Extract:
I’m using Lambda and Kinesis together, to validate and insert batches of records.

Everything works great when I test with 100, 1000, or even 10000 records. I’m getting a bunch of duplicates beyond that. I’m seeing the following types of errors arise when uploading larger data sets:

ProvisionedThroughputExceededException: Rate exceeded for shard

I just ran 20000 and ended up with almost 42000 records in the database. I’m new to Kinesis so I’m not even sure what I’m looking for, or if I’ve misconfigured something.

I’m working on the assumption that Kinesis is triggering the Consumer Lambda more than once and sending duplicate records.

CDK Infra:

Kinesis

export class StreamStack extends Stack {
    public readonly myStream: Stream;

    constructor(scope: Construct, id: string, props?: StackProps) {
        super(scope, id, props);

        this.myStream = new Stream(this, "MyStream", {
            streamName: "my-stream",
            streamMode: StreamMode.ON_DEMAND
        });
    }
}

Event Source

interface EventSourceStackProps extends StackProps {
    myStream: Stream,
    myConsumerLambda: NodejsFunction
}

export class EventSourceStack extends Stack {
    constructor(scope: Construct, id: string, props: EventSourceStackProps) {
        super(scope, id, props);

        new EventSourceMapping(this, "ConsumerFunctionEvent", {
            target: props.myConsumerLambda,
            batchSize: 10,
            startingPosition: StartingPosition.LATEST,
            eventSourceArn: props.myStream.streamArn
        });
        props.myStream.grantRead(props.myConsumerLambda);
    }
}

Producer and Consumer Lambda functions in a larger LambdaStack

        this.myProducerLambda = new NodejsFunction(this, "MyProducerLambda", {
            functionName: "myProducerHandler",
            runtime: Runtime.NODEJS_18_X,
            handler: "myProducerHandler",
            entry: "./lambda/myProducerHandler.ts",
            memorySize: 256,
            timeout: Duration.minutes(5)

Source material:
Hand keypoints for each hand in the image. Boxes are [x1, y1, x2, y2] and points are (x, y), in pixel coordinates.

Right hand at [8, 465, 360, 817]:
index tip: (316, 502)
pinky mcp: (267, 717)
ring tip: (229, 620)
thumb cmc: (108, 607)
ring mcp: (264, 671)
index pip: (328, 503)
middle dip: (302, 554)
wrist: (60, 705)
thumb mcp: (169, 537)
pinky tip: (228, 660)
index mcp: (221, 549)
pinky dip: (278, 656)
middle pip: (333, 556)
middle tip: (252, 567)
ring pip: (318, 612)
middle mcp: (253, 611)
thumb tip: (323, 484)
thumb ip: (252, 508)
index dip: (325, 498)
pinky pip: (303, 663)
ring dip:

Work item A:
Summarize the Kinesis post in two sentences.
Work item B:
Please output the stretch of the Kinesis post from "ProvisionedThroughputExceededException: Rate exceeded" through "I’ve misconfigured something." word for word.
The rows come from a separate source, unrelated to the Kinesis post.

Answer area A:
The writer uses Lambda and Kinesis to validate and insert batches of records, which works with 100 to 10000 records but yields duplicates and ProvisionedThroughputExceededException errors on larger sets; a run of 20000 left almost 42000 records in the database. The writer assumes Kinesis is triggering the consumer Lambda more than once and shares the CDK code for the stream, the event source mapping, and the producer Lambda.

Answer area B:
ProvisionedThroughputExceededException: Rate exceeded for shard

I just ran 20000 and ended up with almost 42000 records in the database. I’m new to Kinesis so I’m not even sure what I’m looking for, or if I’ve misconfigured something.